Your goal:
Could you copy out every line of the material below, character for character, leaving nothing out and changing nothing?

Data records:
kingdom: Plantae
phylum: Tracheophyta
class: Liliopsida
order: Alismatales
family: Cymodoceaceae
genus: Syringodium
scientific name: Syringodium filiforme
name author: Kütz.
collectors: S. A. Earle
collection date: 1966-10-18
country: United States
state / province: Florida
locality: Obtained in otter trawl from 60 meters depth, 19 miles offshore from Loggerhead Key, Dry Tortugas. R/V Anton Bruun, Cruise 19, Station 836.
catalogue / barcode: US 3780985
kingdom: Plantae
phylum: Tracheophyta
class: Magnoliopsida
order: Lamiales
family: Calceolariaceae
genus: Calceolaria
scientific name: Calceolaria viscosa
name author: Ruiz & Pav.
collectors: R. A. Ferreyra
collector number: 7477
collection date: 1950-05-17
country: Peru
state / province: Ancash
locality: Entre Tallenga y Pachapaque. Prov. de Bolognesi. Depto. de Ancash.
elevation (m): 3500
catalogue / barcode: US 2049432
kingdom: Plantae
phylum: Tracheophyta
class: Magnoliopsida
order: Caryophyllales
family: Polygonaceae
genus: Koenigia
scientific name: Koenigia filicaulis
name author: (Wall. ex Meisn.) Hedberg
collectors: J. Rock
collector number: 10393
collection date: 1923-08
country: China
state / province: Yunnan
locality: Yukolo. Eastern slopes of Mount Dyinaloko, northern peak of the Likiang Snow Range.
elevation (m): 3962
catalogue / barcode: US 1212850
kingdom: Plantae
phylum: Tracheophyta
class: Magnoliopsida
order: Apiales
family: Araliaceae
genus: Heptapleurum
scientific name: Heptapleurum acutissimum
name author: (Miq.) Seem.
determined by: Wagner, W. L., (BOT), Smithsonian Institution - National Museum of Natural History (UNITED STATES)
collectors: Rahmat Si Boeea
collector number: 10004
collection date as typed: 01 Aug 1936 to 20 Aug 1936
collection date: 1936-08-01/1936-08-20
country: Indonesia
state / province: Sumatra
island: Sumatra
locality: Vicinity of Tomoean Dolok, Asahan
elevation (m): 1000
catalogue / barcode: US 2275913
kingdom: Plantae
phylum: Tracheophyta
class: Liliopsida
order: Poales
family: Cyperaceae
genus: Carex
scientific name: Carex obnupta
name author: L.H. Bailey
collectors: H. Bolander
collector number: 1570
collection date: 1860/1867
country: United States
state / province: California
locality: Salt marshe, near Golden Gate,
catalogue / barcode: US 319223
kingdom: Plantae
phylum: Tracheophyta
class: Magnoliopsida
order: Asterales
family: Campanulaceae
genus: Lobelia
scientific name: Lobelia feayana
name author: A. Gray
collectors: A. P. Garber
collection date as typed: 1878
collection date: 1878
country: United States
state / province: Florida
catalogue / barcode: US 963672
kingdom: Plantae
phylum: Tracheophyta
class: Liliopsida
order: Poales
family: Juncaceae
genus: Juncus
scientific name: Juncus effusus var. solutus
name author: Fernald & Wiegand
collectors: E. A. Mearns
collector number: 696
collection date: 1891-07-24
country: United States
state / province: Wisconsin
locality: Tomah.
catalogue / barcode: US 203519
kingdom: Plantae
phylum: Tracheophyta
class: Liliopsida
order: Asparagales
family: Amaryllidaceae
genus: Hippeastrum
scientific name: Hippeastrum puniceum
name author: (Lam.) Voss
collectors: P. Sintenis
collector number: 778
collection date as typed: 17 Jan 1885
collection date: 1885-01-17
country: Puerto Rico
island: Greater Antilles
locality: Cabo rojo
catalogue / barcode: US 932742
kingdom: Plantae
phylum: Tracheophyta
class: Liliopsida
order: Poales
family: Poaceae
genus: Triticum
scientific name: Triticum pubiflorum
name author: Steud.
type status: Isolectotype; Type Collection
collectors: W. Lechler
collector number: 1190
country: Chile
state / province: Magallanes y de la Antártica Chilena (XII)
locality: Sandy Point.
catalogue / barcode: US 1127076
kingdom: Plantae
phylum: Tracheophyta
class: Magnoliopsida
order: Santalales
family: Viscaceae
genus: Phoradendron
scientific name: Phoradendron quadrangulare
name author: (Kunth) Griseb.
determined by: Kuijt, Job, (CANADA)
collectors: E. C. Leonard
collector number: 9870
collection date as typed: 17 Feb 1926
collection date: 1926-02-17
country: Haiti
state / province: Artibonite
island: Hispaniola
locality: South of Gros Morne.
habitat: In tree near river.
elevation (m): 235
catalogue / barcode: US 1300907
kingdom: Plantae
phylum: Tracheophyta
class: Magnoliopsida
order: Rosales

Response to the exercise:
kingdom: Plantae
phylum: Tracheophyta
class: Liliopsida
order: Alismatales
family: Cymodoceaceae
genus: Syringodium
scientific name: Syringodium filiforme
name author: Kütz.
collectors: S. A. Earle
collection date: 1966-10-18
country: United States
state / province: Florida
locality: Obtained in otter trawl from 60 meters depth, 19 miles offshore from Loggerhead Key, Dry Tortugas. R/V Anton Bruun, Cruise 19, Station 836.
catalogue / barcode: US 3780985
kingdom: Plantae
phylum: Tracheophyta
class: Magnoliopsida
order: Lamiales
family: Calceolariaceae
genus: Calceolaria
scientific name: Calceolaria viscosa
name author: Ruiz & Pav.
collectors: R. A. Ferreyra
collector number: 7477
collection date: 1950-05-17
country: Peru
state / province: Ancash
locality: Entre Tallenga y Pachapaque. Prov. de Bolognesi. Depto. de Ancash.
elevation (m): 3500
catalogue / barcode: US 2049432
kingdom: Plantae
phylum: Tracheophyta
class: Magnoliopsida
order: Caryophyllales
family: Polygonaceae
genus: Koenigia
scientific name: Koenigia filicaulis
name author: (Wall. ex Meisn.) Hedberg
collectors: J. Rock
collector number: 10393
collection date: 1923-08
country: China
state / province: Yunnan
locality: Yukolo. Eastern slopes of Mount Dyinaloko, northern peak of the Likiang Snow Range.
elevation (m): 3962
catalogue / barcode: US 1212850
kingdom: Plantae
phylum: Tracheophyta
class: Magnoliopsida
order: Apiales
family: Araliaceae
genus: Heptapleurum
scientific name: Heptapleurum acutissimum
name author: (Miq.) Seem.
determined by: Wagner, W. L., (BOT), Smithsonian Institution - National Museum of Natural History (UNITED STATES)
collectors: Rahmat Si Boeea
collector number: 10004
collection date as typed: 01 Aug 1936 to 20 Aug 1936
collection date: 1936-08-01/1936-08-20
country: Indonesia
state / province: Sumatra
island: Sumatra
locality: Vicinity of Tomoean Dolok, Asahan
elevation (m): 1000
catalogue / barcode: US 2275913
kingdom: Plantae
phylum: Tracheophyta
class: Liliopsida
order: Poales
family: Cyperaceae
genus: Carex
scientific name: Carex obnupta
name author: L.H. Bailey
collectors: H. Bolander
collector number: 1570
collection date: 1860/1867
country: United States
state / province: California
locality: Salt marshe, near Golden Gate,
catalogue / barcode: US 319223
kingdom: Plantae
phylum: Tracheophyta
class: Magnoliopsida
order: Asterales
family: Campanulaceae
genus: Lobelia
scientific name: Lobelia feayana
name author: A. Gray
collectors: A. P. Garber
collection date as typed: 1878
collection date: 1878
country: United States
state / province: Florida
catalogue / barcode: US 963672
kingdom: Plantae
phylum: Tracheophyta
class: Liliopsida
order: Poales
family: Juncaceae
genus: Juncus
scientific name: Juncus effusus var. solutus
name author: Fernald & Wiegand
collectors: E. A. Mearns
collector number: 696
collection date: 1891-07-24
country: United States
state / province: Wisconsin
locality: Tomah.
catalogue / barcode: US 203519
kingdom: Plantae
phylum: Tracheophyta
class: Liliopsida
order: Asparagales
family: Amaryllidaceae
genus: Hippeastrum
scientific name: Hippeastrum puniceum
name author: (Lam.) Voss
collectors: P. Sintenis
collector number: 778
collection date as typed: 17 Jan 1885
collection date: 1885-01-17
country: Puerto Rico
island: Greater Antilles
locality: Cabo rojo
catalogue / barcode: US 932742
kingdom: Plantae
phylum: Tracheophyta
class: Liliopsida
order: Poales
family: Poaceae
genus: Triticum
scientific name: Triticum pubiflorum
name author: Steud.
type status: Isolectotype; Type Collection
collectors: W. Lechler
collector number: 1190
country: Chile
state / province: Magallanes y de la Antártica Chilena (XII)
locality: Sandy Point.
catalogue / barcode: US 1127076
kingdom: Plantae
phylum: Tracheophyta
class: Magnoliopsida
order: Santalales
family: Viscaceae
genus: Phoradendron
scientific name: Phoradendron quadrangulare
name author: (Kunth) Griseb.
determined by: Kuijt, Job, (CANADA)
collectors: E. C. Leonard
collector number: 9870
collection date as typed: 17 Feb 1926
collection date: 1926-02-17
country: Haiti
state / province: Artibonite
island: Hispaniola
locality: South of Gros Morne.
habitat: In tree near river.
elevation (m): 235
catalogue / barcode: US 1300907
kingdom: Plantae
phylum: Tracheophyta
class: Magnoliopsida
order: Rosales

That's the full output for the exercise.